唯有紫舟木,波瀾不驚,恬淡如水,一言不發,抬步就走。
「拿下!」滄海氣憤至極,趁眾人不備,匆忙下令。
黑衣人看了看鄭子蕭幾人,又看了看滄海,沒敢動手。
而剛剛懶散懈怠的鄭子蕭幾人,卻出乎意料的,不約而同的站成了一個圓,將鄭子蕭護在中央,就連小小的紫陽,也站在外面,怒目瞪著滄海。

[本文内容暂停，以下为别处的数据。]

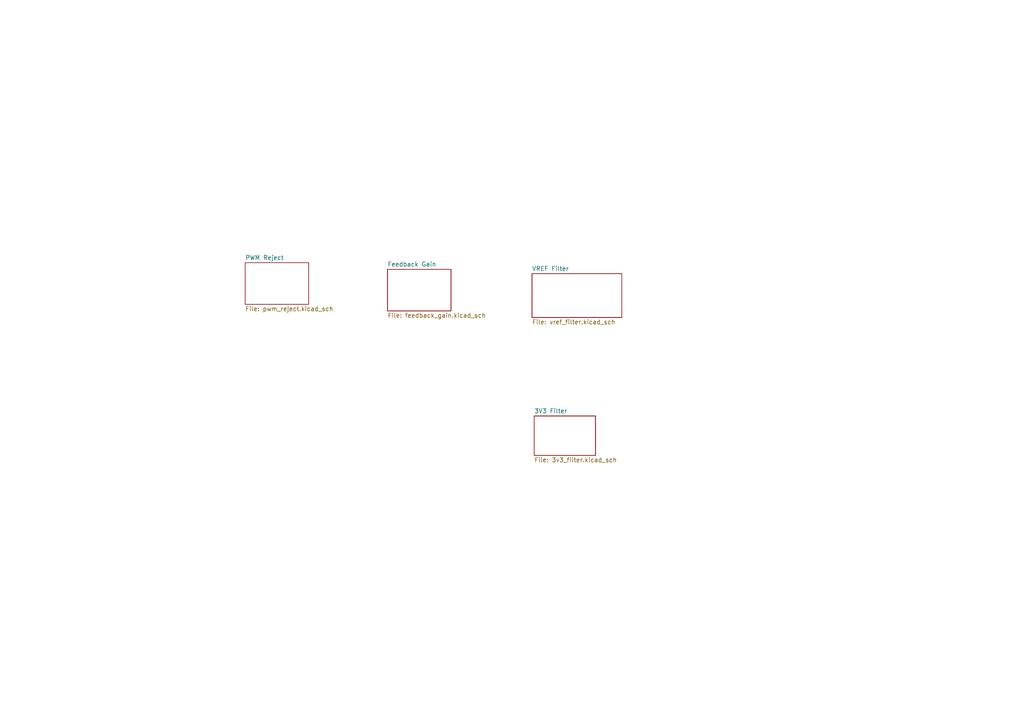
<source format=kicad_sch>
(kicad_sch
	(version 20231120)
	(generator "eeschema")
	(generator_version "8.0")
	(uuid "8bde1ad1-07df-47e7-8106-4608756be5c6")
	(paper "A4")
	(lib_symbols)
	(sheet
		(at 71.12 76.2)
		(size 18.415 12.065)
		(fields_autoplaced yes)
		(stroke
			(width 0.1524)
			(type solid)
		)
		(fill
			(color 0 0 0 0.0000)
		)
		(uuid "1810f7b4-9690-4e6f-aa97-131b79d5bdea")
		(property "Sheetname" "PWM Reject"
			(at 71.12 75.4884 0)
			(effects
				(font
					(size 1.27 1.27)
				)
				(justify left bottom)
			)
		)
		(property "Sheetfile" "pwm_reject.kicad_sch"
			(at 71.12 88.8496 0)
			(effects
				(font
					(size 1.27 1.27)
				)
				(justify left top)
			)
		)
		(property "Field2" ""
			(at 71.12 76.2 0)
			(effects
				(font
					(size 1.27 1.27)
				)
				(hide yes)
			)
		)
		(instances
			(project "sim"
				(path "/8bde1ad1-07df-47e7-8106-4608756be5c6"
					(page "2")
				)
			)
		)
	)
	(sheet
		(at 154.94 120.65)
		(size 17.78 11.43)
		(fields_autoplaced yes)
		(stroke
			(width 0.1524)
			(type solid)
		)
		(fill
			(color 0 0 0 0.0000)
		)
		(uuid "1844c7cd-363a-4f09-b00a-cfc83a98bc2a")
		(property "Sheetname" "3V3 Filter"
			(at 154.94 119.9384 0)
			(effects
				(font
					(size 1.27 1.27)
				)
				(justify left bottom)
			)
		)
		(property "Sheetfile" "3v3_filter.kicad_sch"
			(at 154.94 132.6646 0)
			(effects
				(font
					(size 1.27 1.27)
				)
				(justify left top)
			)
		)
		(instances
			(project "sim"
				(path "/8bde1ad1-07df-47e7-8106-4608756be5c6"
					(page "5")
				)
			)
		)
	)
	(sheet
		(at 154.305 79.375)
		(size 26.035 12.7)
		(fields_autoplaced yes)
		(stroke
			(width 0.1524)
			(type solid)
		)
		(fill
			(color 0 0 0 0.0000)
		)
		(uuid "4ed82a25-3e60-41c1-a9de-a74480b63f66")
		(property "Sheetname" "VREF Filter"
			(at 154.305 78.6634 0)
			(effects
				(font
					(size 1.27 1.27)
				)
				(justify left bottom)
			)
		)
		(property "Sheetfile" "vref_filter.kicad_sch"
			(at 154.305 92.6596 0)
			(effects
				(font
					(size 1.27 1.27)
				)
				(justify left top)
			)
		)
		(instances
			(project "sim"
				(path "/8bde1ad1-07df-47e7-8106-4608756be5c6"
					(page "4")
				)
			)
		)
	)
	(sheet
		(at 112.395 78.105)
		(size 18.415 12.065)
		(fields_autoplaced yes)
		(stroke
			(width 0.1524)
			(type solid)
		)
		(fill
			(color 0 0 0 0.0000)
		)
		(uuid "89ad02c0-5c8d-465d-a3e5-aeee7b03971a")
		(property "Sheetname" "Feedback Gain"
			(at 112.395 77.3934 0)
			(effects
				(font
					(size 1.27 1.27)
				)
				(justify left bottom)
			)
		)
		(property "Sheetfile" "feedback_gain.kicad_sch"
			(at 112.395 90.7546 0)
			(effects
				(font
					(size 1.27 1.27)
				)
				(justify left top)
			)
		)
		(instances
			(project "sim"
				(path "/8bde1ad1-07df-47e7-8106-4608756be5c6"
					(page "3")
				)
			)
		)
	)
	(sheet_instances
		(path "/"
			(page "1")
		)
	)
)

</source>
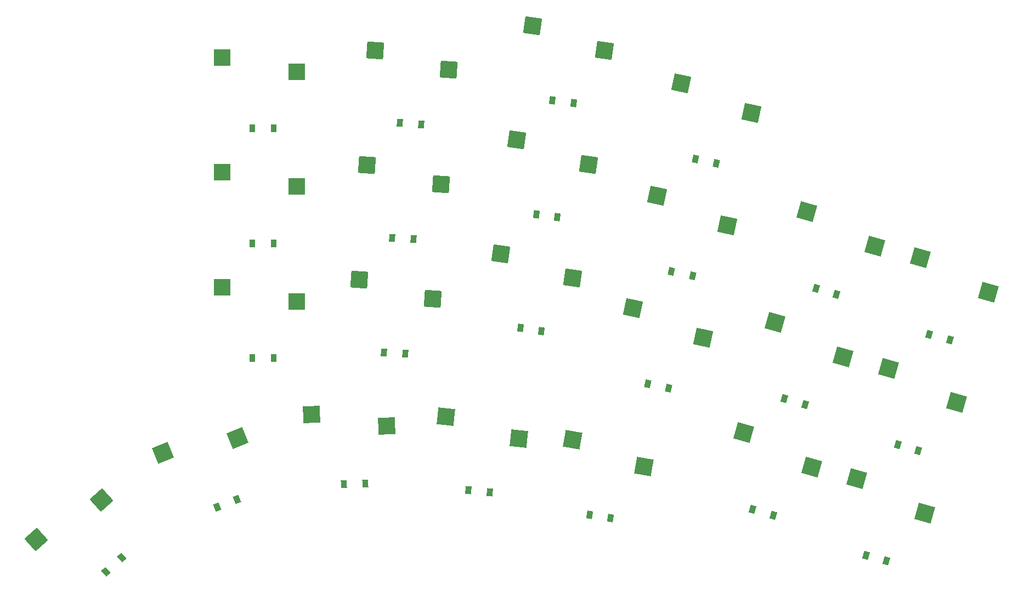
<source format=gbr>
%TF.GenerationSoftware,KiCad,Pcbnew,8.0.4*%
%TF.CreationDate,2024-08-02T13:19:55+01:00*%
%TF.ProjectId,right,72696768-742e-46b6-9963-61645f706362,v1.0.0*%
%TF.SameCoordinates,Original*%
%TF.FileFunction,Paste,Bot*%
%TF.FilePolarity,Positive*%
%FSLAX46Y46*%
G04 Gerber Fmt 4.6, Leading zero omitted, Abs format (unit mm)*
G04 Created by KiCad (PCBNEW 8.0.4) date 2024-08-02 13:19:55*
%MOMM*%
%LPD*%
G01*
G04 APERTURE LIST*
G04 Aperture macros list*
%AMRotRect*
0 Rectangle, with rotation*
0 The origin of the aperture is its center*
0 $1 length*
0 $2 width*
0 $3 Rotation angle, in degrees counterclockwise*
0 Add horizontal line*
21,1,$1,$2,0,0,$3*%
G04 Aperture macros list end*
%ADD10RotRect,2.600000X2.600000X344.000000*%
%ADD11RotRect,2.600000X2.600000X348.000000*%
%ADD12RotRect,2.600000X2.600000X352.000000*%
%ADD13RotRect,2.600000X2.600000X356.000000*%
%ADD14R,2.600000X2.600000*%
%ADD15RotRect,2.600000X2.600000X350.000000*%
%ADD16RotRect,2.600000X2.600000X354.000000*%
%ADD17RotRect,2.600000X2.600000X2.000000*%
%ADD18RotRect,2.600000X2.600000X22.000000*%
%ADD19RotRect,2.600000X2.600000X42.000000*%
%ADD20RotRect,0.900000X1.200000X344.000000*%
%ADD21RotRect,0.900000X1.200000X348.000000*%
%ADD22RotRect,0.900000X1.200000X352.000000*%
%ADD23RotRect,0.900000X1.200000X356.000000*%
%ADD24R,0.900000X1.200000*%
%ADD25RotRect,0.900000X1.200000X350.000000*%
%ADD26RotRect,0.900000X1.200000X354.000000*%
%ADD27RotRect,0.900000X1.200000X2.000000*%
%ADD28RotRect,0.900000X1.200000X22.000000*%
%ADD29RotRect,0.900000X1.200000X42.000000*%
G04 APERTURE END LIST*
D10*
%TO.C,S1*%
X290150720Y-161337877D03*
X279654551Y-156039490D03*
%TD*%
%TO.C,S2*%
X295043283Y-144275477D03*
X284547114Y-138977090D03*
%TD*%
%TO.C,S3*%
X299935844Y-127213084D03*
X289439675Y-121914697D03*
%TD*%
%TO.C,S4*%
X272678334Y-154247151D03*
X262182165Y-148948764D03*
%TD*%
%TO.C,S5*%
X277570904Y-137184756D03*
X267074735Y-131886369D03*
%TD*%
%TO.C,S6*%
X282463466Y-120122361D03*
X271967297Y-114823974D03*
%TD*%
D11*
%TO.C,S7*%
X255983444Y-134228420D03*
X245143246Y-129675116D03*
%TD*%
%TO.C,S8*%
X259673884Y-116866302D03*
X248833686Y-112312998D03*
%TD*%
%TO.C,S9*%
X263364318Y-99504182D03*
X252524120Y-94950878D03*
%TD*%
D12*
%TO.C,S10*%
X235809184Y-125054912D03*
X224677768Y-121268875D03*
%TD*%
%TO.C,S11*%
X238279506Y-107477665D03*
X227148090Y-103691628D03*
%TD*%
%TO.C,S12*%
X240749829Y-89900402D03*
X229618413Y-86114365D03*
%TD*%
D13*
%TO.C,S13*%
X214207412Y-128276955D03*
X202839010Y-125276628D03*
%TD*%
%TO.C,S14*%
X215445585Y-110570185D03*
X204077183Y-107569858D03*
%TD*%
%TO.C,S15*%
X216683768Y-92863426D03*
X205315366Y-89863099D03*
%TD*%
D14*
%TO.C,S16*%
X193243980Y-128661399D03*
X181693979Y-126461397D03*
%TD*%
%TO.C,S17*%
X193243979Y-110911388D03*
X181693978Y-108711386D03*
%TD*%
%TO.C,S18*%
X193243981Y-93161395D03*
X181693980Y-90961393D03*
%TD*%
D15*
%TO.C,S19*%
X246769441Y-154155307D03*
X235776937Y-149983095D03*
%TD*%
D16*
%TO.C,S20*%
X227520503Y-149831135D03*
X216263737Y-146435885D03*
%TD*%
D17*
%TO.C,S21*%
X207091985Y-147910240D03*
X195472240Y-146114668D03*
%TD*%
D18*
%TO.C,S22*%
X184074488Y-149731525D03*
X172541381Y-152018426D03*
%TD*%
D19*
%TO.C,S23*%
X163068042Y-159315425D03*
X153012631Y-165408966D03*
%TD*%
D20*
%TO.C,D1*%
X281082160Y-167840130D03*
X284254322Y-168749734D03*
%TD*%
%TO.C,D2*%
X285974721Y-150777730D03*
X289146883Y-151687334D03*
%TD*%
%TO.C,D3*%
X290867284Y-133715335D03*
X294039446Y-134624939D03*
%TD*%
%TO.C,D4*%
X263609773Y-160749402D03*
X266781935Y-161659006D03*
%TD*%
%TO.C,D5*%
X268502337Y-143687006D03*
X271674499Y-144596610D03*
%TD*%
%TO.C,D6*%
X273394900Y-126624609D03*
X276567062Y-127534213D03*
%TD*%
D21*
%TO.C,D7*%
X247390551Y-141347428D03*
X250618437Y-142033538D03*
%TD*%
%TO.C,D8*%
X251080982Y-123985308D03*
X254308868Y-124671418D03*
%TD*%
%TO.C,D9*%
X254771416Y-106623180D03*
X257999302Y-107309290D03*
%TD*%
D22*
%TO.C,D10*%
X227733814Y-132755989D03*
X231001698Y-133215261D03*
%TD*%
%TO.C,D11*%
X230204141Y-115178733D03*
X233472025Y-115638005D03*
%TD*%
%TO.C,D12*%
X232674460Y-97601471D03*
X235942344Y-98060743D03*
%TD*%
D23*
%TO.C,D13*%
X206688906Y-136522569D03*
X209980868Y-136752769D03*
%TD*%
%TO.C,D14*%
X207927088Y-118815807D03*
X211219050Y-119046007D03*
%TD*%
%TO.C,D15*%
X209165262Y-101109046D03*
X212457224Y-101339246D03*
%TD*%
D24*
%TO.C,D16*%
X186318974Y-137411392D03*
X189618978Y-137411394D03*
%TD*%
%TO.C,D17*%
X186318971Y-119661393D03*
X189618975Y-119661395D03*
%TD*%
%TO.C,D18*%
X186318972Y-101911393D03*
X189618976Y-101911395D03*
%TD*%
D25*
%TO.C,D19*%
X238430228Y-161569859D03*
X241680092Y-162142899D03*
%TD*%
D26*
%TO.C,D20*%
X219718820Y-157809342D03*
X223000742Y-158154290D03*
%TD*%
D27*
%TO.C,D21*%
X200476569Y-156896583D03*
X203774563Y-156781417D03*
%TD*%
D28*
%TO.C,D22*%
X180931549Y-160438530D03*
X183991253Y-159202338D03*
%TD*%
D29*
%TO.C,D23*%
X163776652Y-170451672D03*
X166229028Y-168243538D03*
%TD*%
M02*

</source>
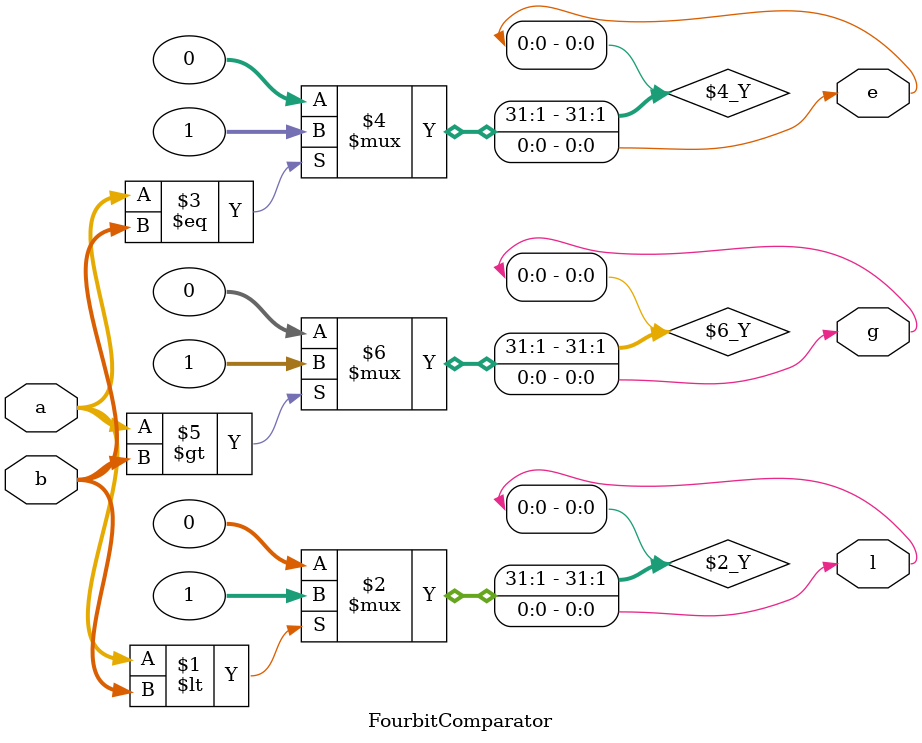
<source format=v>
module FourbitComparator(
    input [3:0]a,
    input [3:0]b,
    output l,e,g 
);
    assign l = (a<b)?1:0;
    assign e = (a==b)?1:0;
    assign g = (a>b)?1:0;

endmodule
</source>
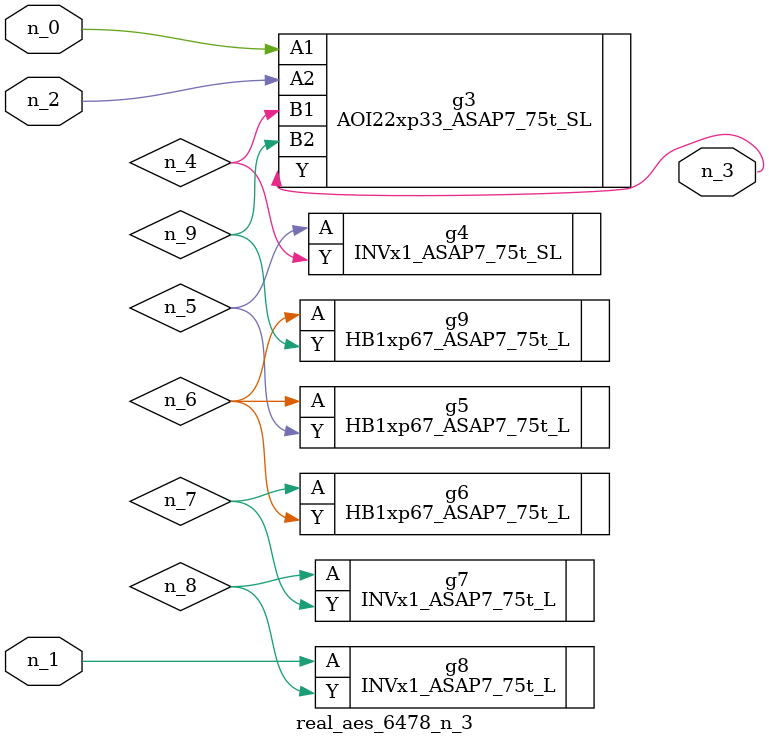
<source format=v>
module real_aes_6478_n_3 (n_0, n_2, n_1, n_3);
input n_0;
input n_2;
input n_1;
output n_3;
wire n_4;
wire n_5;
wire n_7;
wire n_9;
wire n_6;
wire n_8;
AOI22xp33_ASAP7_75t_SL g3 ( .A1(n_0), .A2(n_2), .B1(n_4), .B2(n_9), .Y(n_3) );
INVx1_ASAP7_75t_L g8 ( .A(n_1), .Y(n_8) );
INVx1_ASAP7_75t_SL g4 ( .A(n_5), .Y(n_4) );
HB1xp67_ASAP7_75t_L g5 ( .A(n_6), .Y(n_5) );
HB1xp67_ASAP7_75t_L g9 ( .A(n_6), .Y(n_9) );
HB1xp67_ASAP7_75t_L g6 ( .A(n_7), .Y(n_6) );
INVx1_ASAP7_75t_L g7 ( .A(n_8), .Y(n_7) );
endmodule
</source>
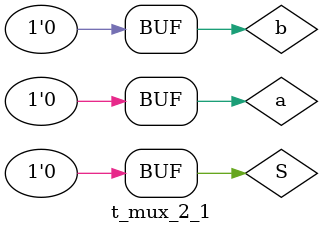
<source format=v>
module t_mux_2_1;
  wire out;
  reg a, b, S;

  mux_2_1 S1(out, a, b, S );
  initial begin
    S = 0; a = 0; b = 0;
    #50
    S = 0; a = 0; b = 1;
    #50
    S = 0; a = 1; b = 0;
    #50
    S = 0; a = 1; b = 1;
    #50
    S = 1; a = 0; b = 0;
    #50
    S = 1; a = 0; b = 1;
    #50
    S = 1; a = 1; b = 0;
    #50
    S = 1; a = 1; b = 1;
    #50
    S = 0; a = 0; b = 0;
  end
  initial
  $monitor("| S = %b | A = %b | B = %b | out = %b | time = %0d |", S, a, b, out, $time);
endmodule

</source>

一瞬間,局勢發生了翻天覆地的變化,就連滄海,也驚得退了一步。
「鄭之兵卒,甯王死士,霽月教眾,郢國暗影,段家將軍」,紫舟木說了一半,回頭看了一眼紫陽,「加上冥靈世子,你確定你靈山派百年基業不會毀於一旦?」
「這」滄海驚覺,突然知道,也許,這堂堂九洲大陸,除了千古江山,錦繡河川讓人爭得死去活來之外,還有讓人更加青睞的,那便是他——鄭子蕭,那個綠衣如水,羨韶年華的公子吧!
當然,他並不知道,鄭子蕭的真正身份。
江山代有才人出,自己是老了!唉!滄海兀自歎氣,飛身離去。這些年輕人啊!惹不得!
滄海一走,那些黑衣人也松了一口氣,紛紛隱去。
鄭子蕭看了一眼滄海離去的方向,原來他是靈山派主人啊,怪不得會出現在這裡!心裡不禁疑惑,「為什麼不打了?」於是,她也真的後知後覺的摸了摸頭,問了出來。
紫陽聞言,看了一眼迷茫至極的鄭子蕭,投出一個鄙夷的眼神,蹦蹦跳跳的離開了!
鄭子蕭摸摸鼻子,她說錯什麼了嗎?
顯然,她是忘記了,這件事,是他們闖人家禁地有過在先,人家不追究,已經很給面子了!